Friends and foes of Jeb Bush overlook the real reason for Florida’s gains

Doug Tuthill January 11, 2011
Doug Tuthill

Supporters and critics of former Florida Gov. Jeb Bush’s education reforms have long missed the mark. In 1998, when he was first elected, Bush used the tools available to him, most notably the bully pulpit, to drive gains in student achievement, but he did not make the systemic changes necessary to sustain these large yearly gains. He’s advocating for those systemic improvements today and making progress, but we’re not there yet.

One of the former governor’s more sophisticated critics is Michael Martin, a research analyst at the Arizona School Boards Association, who recently analyzed Florida’s reading gains on the National Assessment of Education Progress (NAEP) from 1998 to 2009, and issued this challenge:

People who claim various programs were responsible for the improvement in NAEP test scores in Florida over the past decade must explain why their improved NAEP reading scores primarily occurred among the lowest scoring students while other student scores largely stagnated, and why those increases were most dramatic from 1998 to 2002, diminishing afterward.

Based on what I saw and heard in schools and school districts during this period, the primary reason for these initial reading gains was Bush’s leadership. Beginning with his election in 1998, he used his political power to pressure school districts to improve the basic literacy skills of low-income and minority students, and the districts responded. Educators are good people who care about children and want them all to succeed, but the message from the top has never identified the achievement of low-income and minority children as a top priority. That changed when Bush took office.

After he turned up the heat, talk about improving the literacy skills of low-performing students started dominating formal and informal meetings in school districts across the state. Even Bush’s harshest in-state critics admit no other leader in Florida history put as much focus on improving the achievement of low-income and minority students as he did.

Initiatives such as eliminating social promotion, grading schools and bringing more professional development into high-poverty schools reinforced Bush’s commitment to increasing the achievement of low-performing students, but it was the governor’s drive and forceful personality that convinced schools and school districts to reorder their priorities.

Martin asked why the impressive reading gains from Bush’s first term tapered off in his second. I’ll address that in a post tomorrow.

**Task brief**
In the article on Florida's reading gains, what does the author see as the main reason for the initial gains, and how did it bring them about? Answer in one to three sentences.

**Supplied records**

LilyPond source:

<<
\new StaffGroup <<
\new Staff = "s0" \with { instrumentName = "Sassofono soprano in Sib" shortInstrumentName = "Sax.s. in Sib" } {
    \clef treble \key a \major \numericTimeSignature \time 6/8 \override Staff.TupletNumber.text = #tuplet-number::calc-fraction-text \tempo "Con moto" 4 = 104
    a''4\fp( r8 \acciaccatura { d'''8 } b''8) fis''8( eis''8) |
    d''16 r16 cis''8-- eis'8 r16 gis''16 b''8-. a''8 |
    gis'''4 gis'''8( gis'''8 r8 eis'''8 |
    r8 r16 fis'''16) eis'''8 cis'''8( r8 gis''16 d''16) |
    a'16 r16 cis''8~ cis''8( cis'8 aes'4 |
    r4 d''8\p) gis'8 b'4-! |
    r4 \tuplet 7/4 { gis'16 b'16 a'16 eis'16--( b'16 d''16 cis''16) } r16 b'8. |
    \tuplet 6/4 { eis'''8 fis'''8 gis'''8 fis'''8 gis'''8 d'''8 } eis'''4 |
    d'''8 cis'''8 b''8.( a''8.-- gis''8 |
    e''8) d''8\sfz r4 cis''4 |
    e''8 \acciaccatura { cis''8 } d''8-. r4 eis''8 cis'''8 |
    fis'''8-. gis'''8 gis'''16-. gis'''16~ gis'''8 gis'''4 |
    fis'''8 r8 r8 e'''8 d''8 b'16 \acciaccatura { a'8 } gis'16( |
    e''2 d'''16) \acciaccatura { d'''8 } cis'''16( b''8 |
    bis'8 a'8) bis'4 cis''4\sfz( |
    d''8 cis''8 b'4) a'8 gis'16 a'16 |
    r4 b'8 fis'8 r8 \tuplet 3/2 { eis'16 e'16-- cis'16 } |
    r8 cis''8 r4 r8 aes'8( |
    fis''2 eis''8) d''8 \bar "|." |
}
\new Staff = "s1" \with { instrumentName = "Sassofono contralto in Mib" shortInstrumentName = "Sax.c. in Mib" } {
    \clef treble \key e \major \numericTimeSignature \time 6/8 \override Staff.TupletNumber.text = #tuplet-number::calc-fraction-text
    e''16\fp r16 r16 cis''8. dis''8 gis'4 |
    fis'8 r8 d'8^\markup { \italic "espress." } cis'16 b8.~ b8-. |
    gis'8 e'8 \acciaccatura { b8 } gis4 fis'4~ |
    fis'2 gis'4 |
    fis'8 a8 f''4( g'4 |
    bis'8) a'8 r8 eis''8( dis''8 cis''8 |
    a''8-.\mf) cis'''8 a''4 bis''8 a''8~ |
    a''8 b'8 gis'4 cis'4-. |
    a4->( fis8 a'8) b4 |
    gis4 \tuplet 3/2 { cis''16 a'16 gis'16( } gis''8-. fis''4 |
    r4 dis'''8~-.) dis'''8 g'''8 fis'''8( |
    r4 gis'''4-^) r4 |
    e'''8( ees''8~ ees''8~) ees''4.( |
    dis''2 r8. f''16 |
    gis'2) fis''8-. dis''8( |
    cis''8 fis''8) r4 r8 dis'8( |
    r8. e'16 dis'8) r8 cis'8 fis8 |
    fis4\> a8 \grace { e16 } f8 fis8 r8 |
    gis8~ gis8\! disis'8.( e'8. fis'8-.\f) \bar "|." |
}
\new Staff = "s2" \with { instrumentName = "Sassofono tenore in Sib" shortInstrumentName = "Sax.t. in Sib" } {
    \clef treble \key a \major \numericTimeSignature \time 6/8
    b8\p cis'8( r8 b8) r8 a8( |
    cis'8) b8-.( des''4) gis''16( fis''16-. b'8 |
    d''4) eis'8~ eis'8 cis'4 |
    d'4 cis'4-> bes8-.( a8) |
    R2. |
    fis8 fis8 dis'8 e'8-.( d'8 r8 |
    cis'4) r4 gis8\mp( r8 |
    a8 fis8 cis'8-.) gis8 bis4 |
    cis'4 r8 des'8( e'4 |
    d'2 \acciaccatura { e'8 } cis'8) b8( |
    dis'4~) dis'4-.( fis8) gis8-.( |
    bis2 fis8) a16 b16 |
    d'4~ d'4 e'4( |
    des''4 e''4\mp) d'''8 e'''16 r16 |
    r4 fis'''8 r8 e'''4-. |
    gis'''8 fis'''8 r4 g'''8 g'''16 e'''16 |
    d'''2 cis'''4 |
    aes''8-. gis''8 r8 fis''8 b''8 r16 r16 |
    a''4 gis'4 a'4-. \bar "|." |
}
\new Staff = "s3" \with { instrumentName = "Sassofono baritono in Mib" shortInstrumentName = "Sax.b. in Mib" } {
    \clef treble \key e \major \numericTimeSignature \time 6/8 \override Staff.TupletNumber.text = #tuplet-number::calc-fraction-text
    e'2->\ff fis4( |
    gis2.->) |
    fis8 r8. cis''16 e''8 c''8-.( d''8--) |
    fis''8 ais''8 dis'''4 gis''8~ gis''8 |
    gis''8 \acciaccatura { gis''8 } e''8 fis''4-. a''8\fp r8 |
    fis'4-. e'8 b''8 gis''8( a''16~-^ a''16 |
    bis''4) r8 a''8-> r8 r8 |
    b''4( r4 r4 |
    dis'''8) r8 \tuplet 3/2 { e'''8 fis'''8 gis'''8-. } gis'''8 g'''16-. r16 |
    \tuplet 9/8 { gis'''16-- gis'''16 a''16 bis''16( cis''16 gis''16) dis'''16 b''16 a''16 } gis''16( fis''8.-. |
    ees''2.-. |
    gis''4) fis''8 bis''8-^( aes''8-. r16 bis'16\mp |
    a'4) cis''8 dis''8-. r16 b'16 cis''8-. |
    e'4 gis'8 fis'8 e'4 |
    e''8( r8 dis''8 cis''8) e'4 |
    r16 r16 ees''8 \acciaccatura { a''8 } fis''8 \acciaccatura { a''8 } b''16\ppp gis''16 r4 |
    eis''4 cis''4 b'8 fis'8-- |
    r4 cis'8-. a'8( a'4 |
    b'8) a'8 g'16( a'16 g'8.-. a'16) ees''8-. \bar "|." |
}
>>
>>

**Written solution**
The author credits Bush's leadership. Starting with his election in 1998, he used his political power to pressure school districts to improve the basic literacy skills of low-income and minority students, and the districts responded. His drive and forceful personality convinced schools and districts to reorder their priorities.